Par bonheur, c’était un lundi, & Culotte-Verte possédait une vingtaine de patards, qu’il avait gagnés en jouant aux cartes chez la mère Boucaud. Avec ses vingt patards, il se mit, à l’exemple des Belges, à faire du commerce. Nécessité aidant, il eut bientôt de quoi acheter un baudet & exercer le métier de campénaire, ou, si vous l’aimez mieux, de colporteur.
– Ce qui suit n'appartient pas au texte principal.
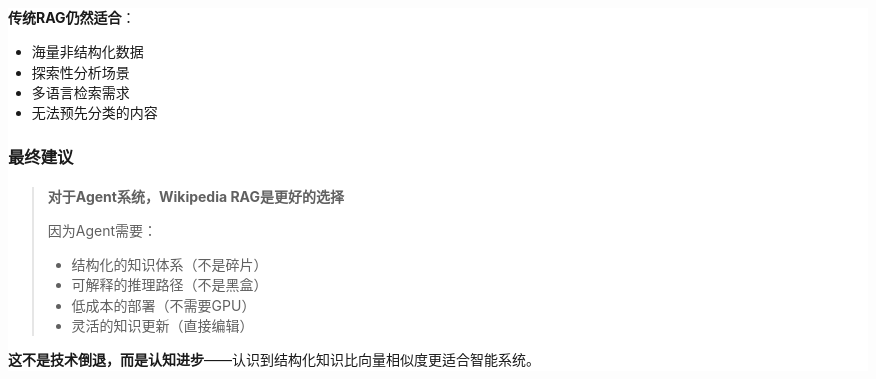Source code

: **传统RAG仍然适合**：
- 海量非结构化数据
- 探索性分析场景
- 多语言检索需求
- 无法预先分类的内容

### 最终建议

> **对于Agent系统，Wikipedia RAG是更好的选择**
>
> 因为Agent需要：
> - 结构化的知识体系（不是碎片）
> - 可解释的推理路径（不是黑盒）
> - 低成本的部署（不需要GPU）
> - 灵活的知识更新（直接编辑）

**这不是技术倒退，而是认知进步**——认识到结构化知识比向量相似度更适合智能系统。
Il allait par les villages, criant : « Marchand de blanc sable ! » ou bien : « A cerises pour du vieux fer ! » & les petits gars lui donnaient toutes les vieilles ferrailles de la maison en échange d’une livre de cerises.

Il voyagea ainsi trois ans : il aurait pu amasser de quoi, mais il ne savait se guérir de jouer.